Autre argument pour une temporisation du lancement de la réforme, l’attente des résultats des mesures déjà en cours. Ainsi, Olivier Dussopt a rappelé à plusieurs reprises qu’actuellement une mesure incitait déjà à travailler plus longtemps : la réforme Touraine. Elle allonge la durée de cotisation nécessaire pour obtenir le taux plein. À terme, pour les générations nées en 1973 et après, il faudra avoir cotisé 43 pour partir à la retraite sans décote. Mécaniquement cette réforme doit inciter un certain nombre d’actifs à repousser leur départ. Mais cette mesure n’a été mise en route qu’en 2020 et actuellement son impact n’a pas encore été mesuré.

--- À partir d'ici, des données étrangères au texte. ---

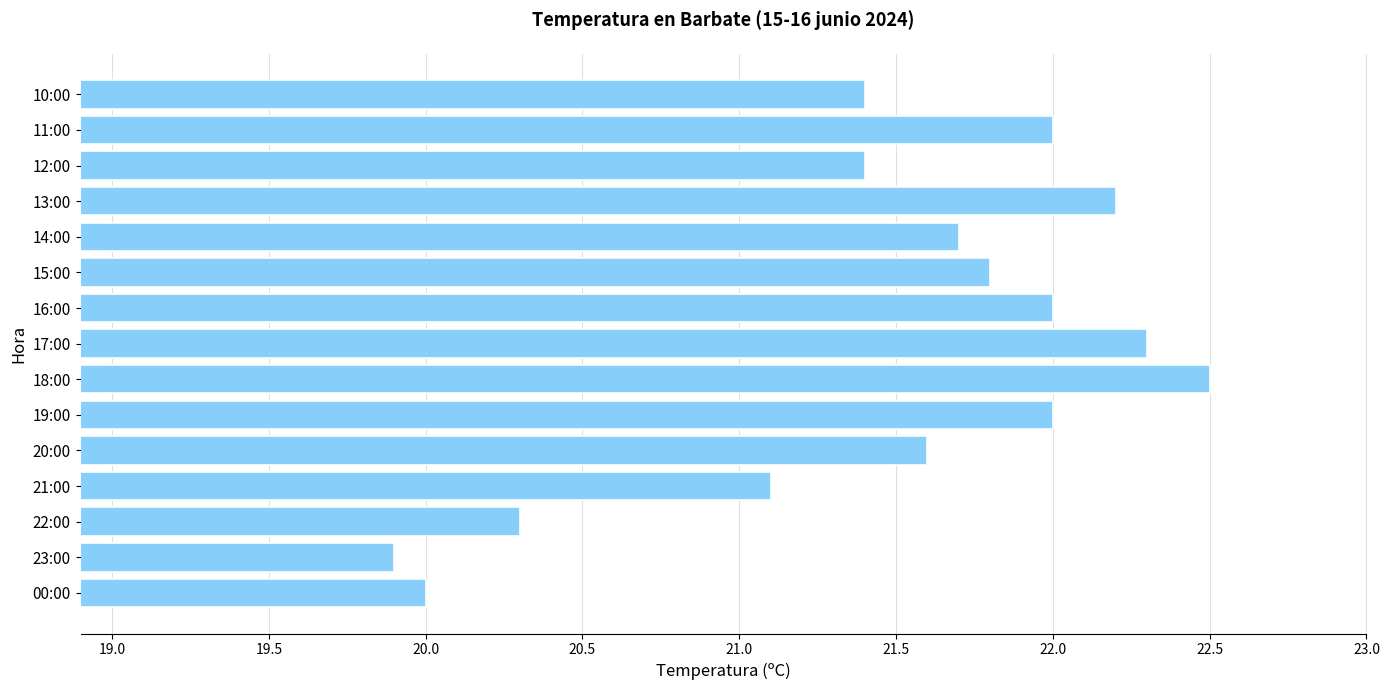

Where is the data nearest to the value 21?

21:00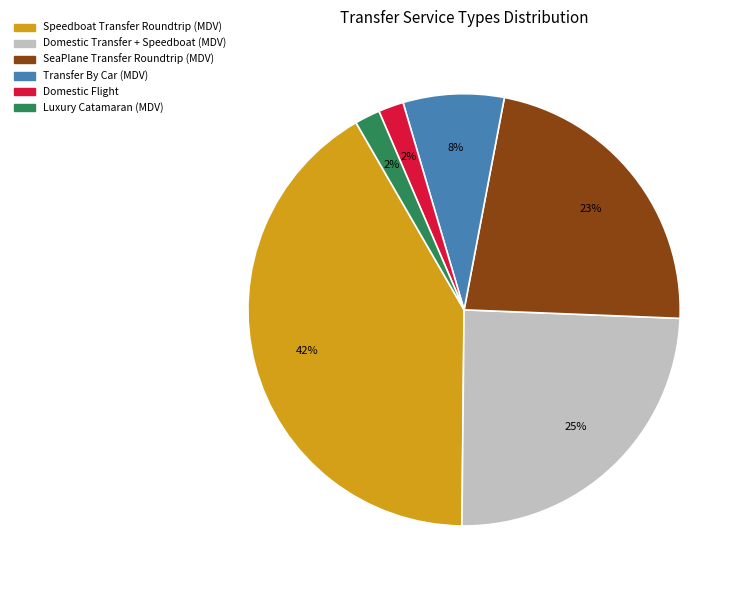

Which has a higher value, Luxury Catamaran (MDV) or Domestic Transfer + Speedboat (MDV)?

Domestic Transfer + Speedboat (MDV)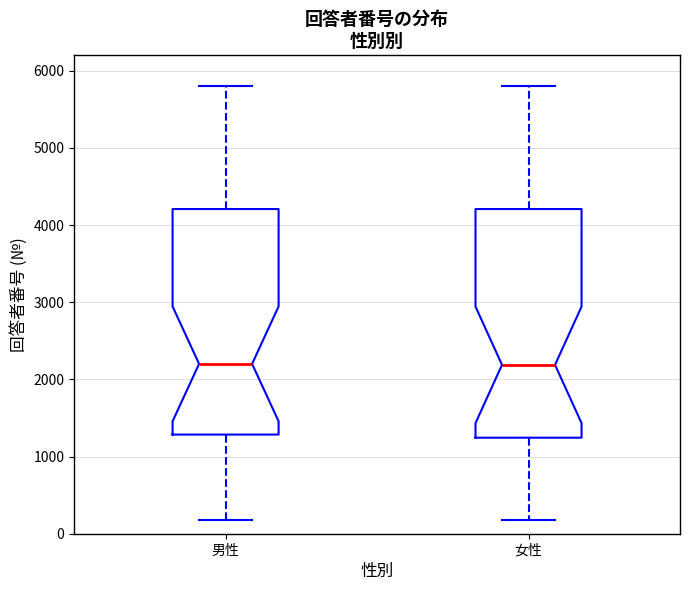

Reading left to right, transcribe this box plot: for each box, give where its median line is, the range the box spans, and where its two whiskers end, as read against the y-axis. The values are not printed on the chart, so give them approximately, as read against the axis.

男性: median 2200, box 1300 to 4200, whiskers 200 to 5800
女性: median 2200, box 1200 to 4200, whiskers 200 to 5800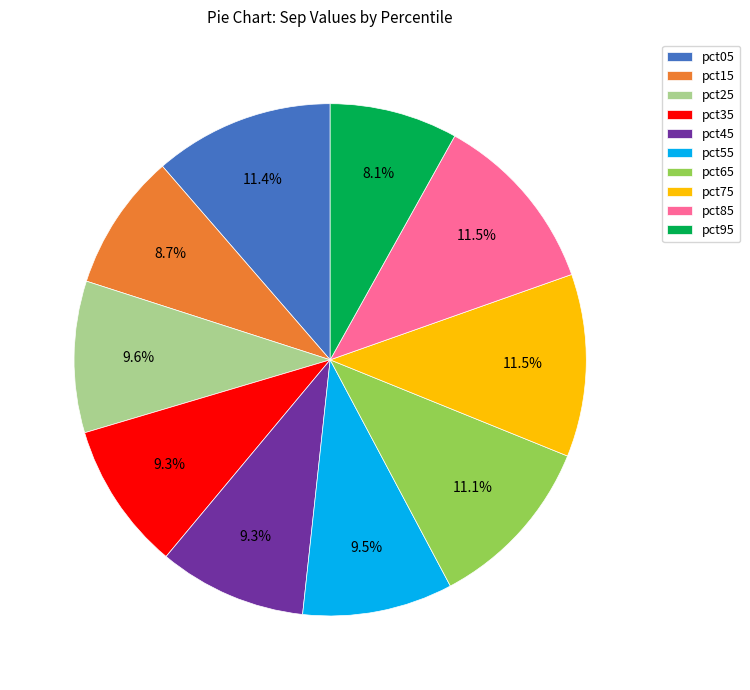

Is there a majority slice in this chart?

No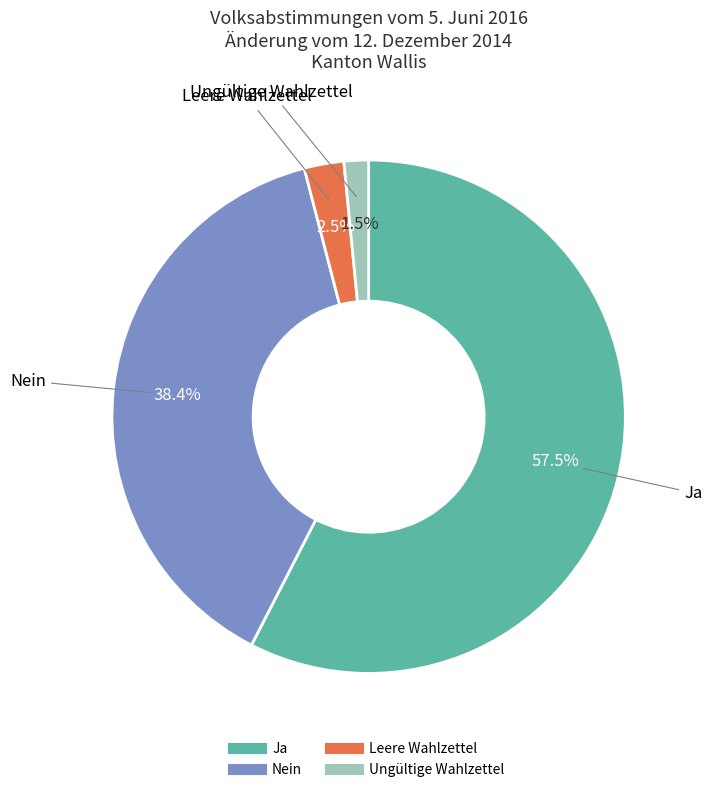

Which category has the biggest portion of the pie?

Ja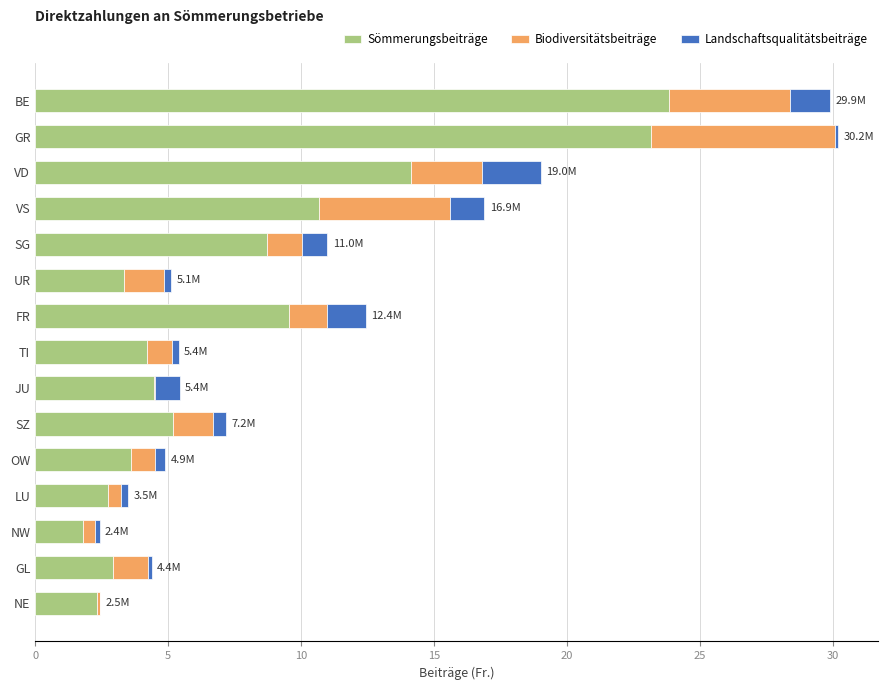

What is the sum of all Sömmerungsbeiträge values?

120.7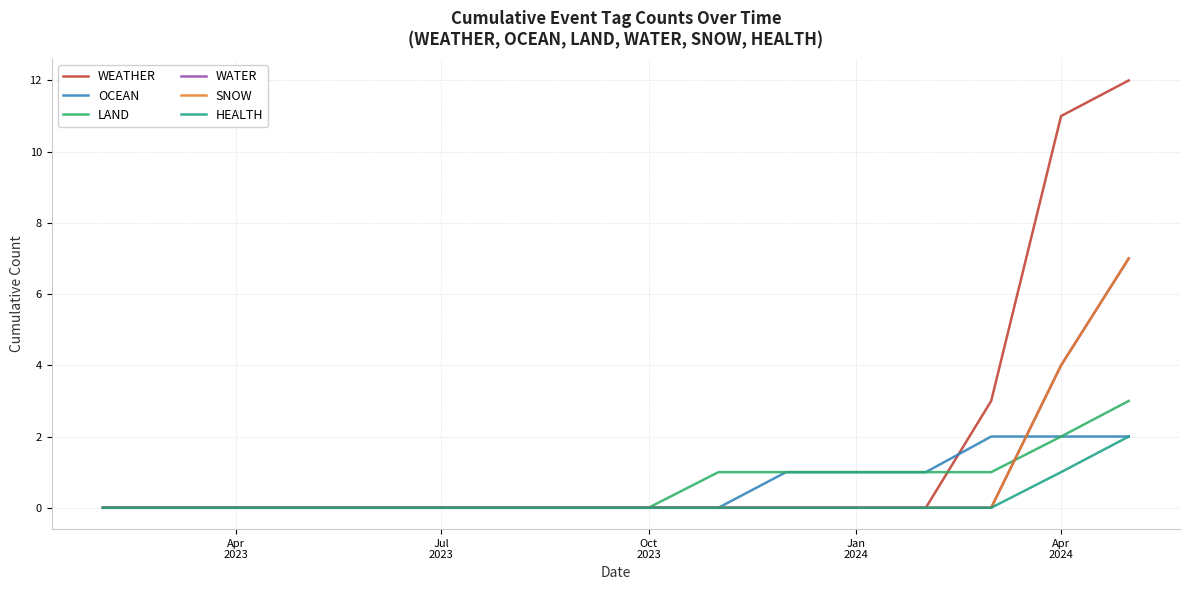

Rank the series by their maximum value, from highest to lowest.

WEATHER, WATER, SNOW, LAND, OCEAN, HEALTH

Dernier point mis en avant par plusieurs syndicats lors de la rencontre avec Olivier Dussopt, l’emploi des seniors. Si des mesures sont prises pour améliorer leur employabilité, plus de seniors seront sur le marché du travail. Et l’effet serait vertueux puisque la hausse du nombre de seniors en emploi entraînerait une hausse des cotisations versées et donc une situation améliorée de la situation financière du régime. Mais là encore, le gouvernement n’est qu’au début du chemin du travail à mener sur cette question.